Let’s defend ‘windows of life’
The above story, despite a kind of tragic situation, can be a beautiful Christmas eve story about saving love which we find in the Bethlehem crib. It is where the little boy’s life was saved, and his mother was saved from a tragedy of killing her baby. God’s plans are unsearchable. Maybe the mother will stand with her son at the same crib and will thank God with tears in her eyes for the ‘crib of love’ which saved her son from death and her from remorse reminding about the loss for ever. The mother’s behavour shows that it may happen so. Cameras registered that two hours after leaving her baby the mother returned in order to check whether the baby was safe. Law gives her 60 days for taking back her baby.

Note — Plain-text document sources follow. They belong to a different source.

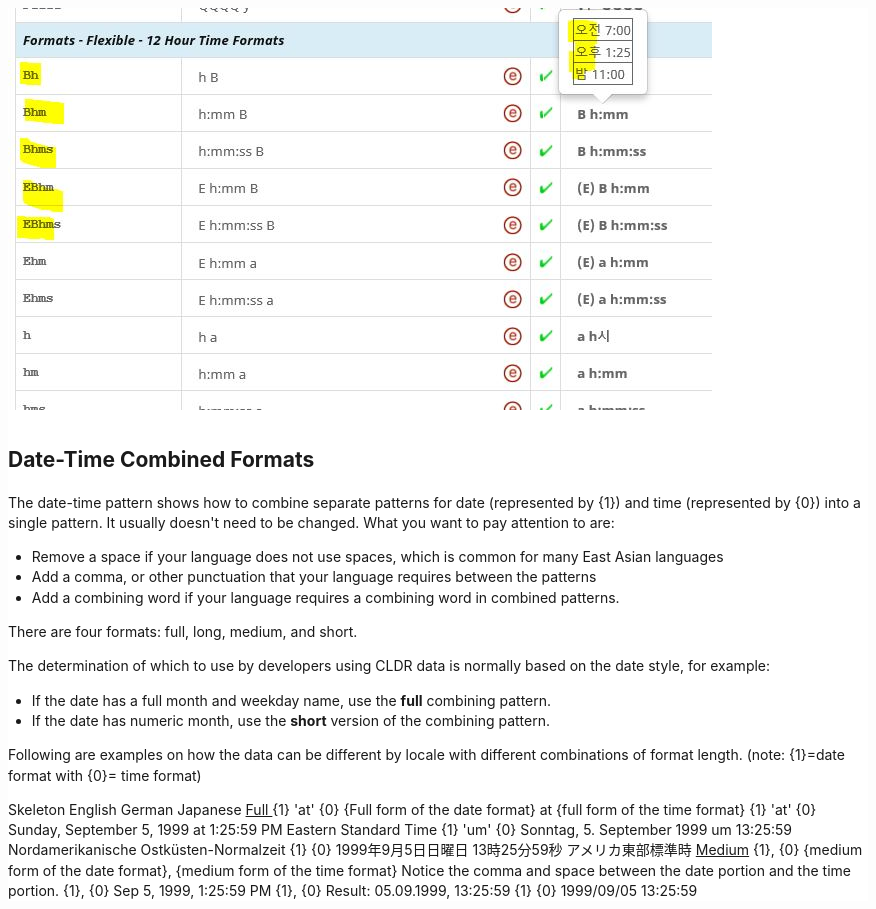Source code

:![image](ST-flexibledayperiod.JPG)

## Date-Time Combined Formats

The date-time pattern shows how to combine separate patterns for date
(represented by {1}) and time (represented by {0}) into a single pattern. It
usually doesn't need to be changed. What you want to pay attention to are:

*   Remove a space if your language does not use spaces, which is common for
    many East Asian languages
*   Add a comma, or other punctuation that your language requires between the
    patterns
*   Add a combining word if your language requires a combining word in combined
    patterns.

There are four formats: full, long, medium, and short.

The determination of which to use by developers using CLDR data is normally
based on the date style, for example:

*   If the date has a full month and weekday name, use the **full** combining
    pattern.
*   If the date has numeric month, use the **short** version of the combining
    pattern.

Following are examples on how the data can be different by locale with different
combinations of format length. (note: {1}=date format with {0}= time format)

Skeleton English German Japanese [Full
](https://st.unicode.org/cldr-apps/v#/USER/Gregorian/4caf0def588f4e8) {1} 'at'
{0}
{Full form of the date format} at {full form of the time format} {1} 'at' {0}
Sunday, September 5, 1999 at 1:25:59 PM Eastern Standard Time {1} 'um' {0}
Sonntag, 5. September 1999 um 13:25:59 Nordamerikanische Ostküsten-Normalzeit
{1} {0}
1999年9月5日日曜日 13時25分59秒 アメリカ東部標準時
[Medium](https://st.unicode.org/cldr-apps/v#/USER/Gregorian/7a365a21694f0127)
{1}, {0}
{medium form of the date format}, {medium form of the time format}
Notice the comma and space between the date portion and the time portion. {1},
{0}
Sep 5, 1999, 1:25:59 PM
{1}, {0}
Result: 05.09.1999, 13:25:59 {1} {0}
1999/09/05 13:25:59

‘Cribs of love’ in New York remind of Polish ‘windows of life’ which are endangered now. The danger comes from New York, from a skyscraper which draws pedestrians’ attention with its appearance of a bar of chocolate. This is the UNO building. As we know, the Committee of Child’s Rights UNO calls Poland to liquidate the ‘windows of life’. Hope appearing in the lights of the Bethlehem crib not only fills us with joy but also gives us certainty that surrounded by the Bethlehem brightness, we will find power in order to counteract all kinds of evil, including closing down the ‘windows of life’. The light of the Bethlehem star comes to us through it, thanks to which we can enjoy the beauty of earthly life and hope for happy eternity.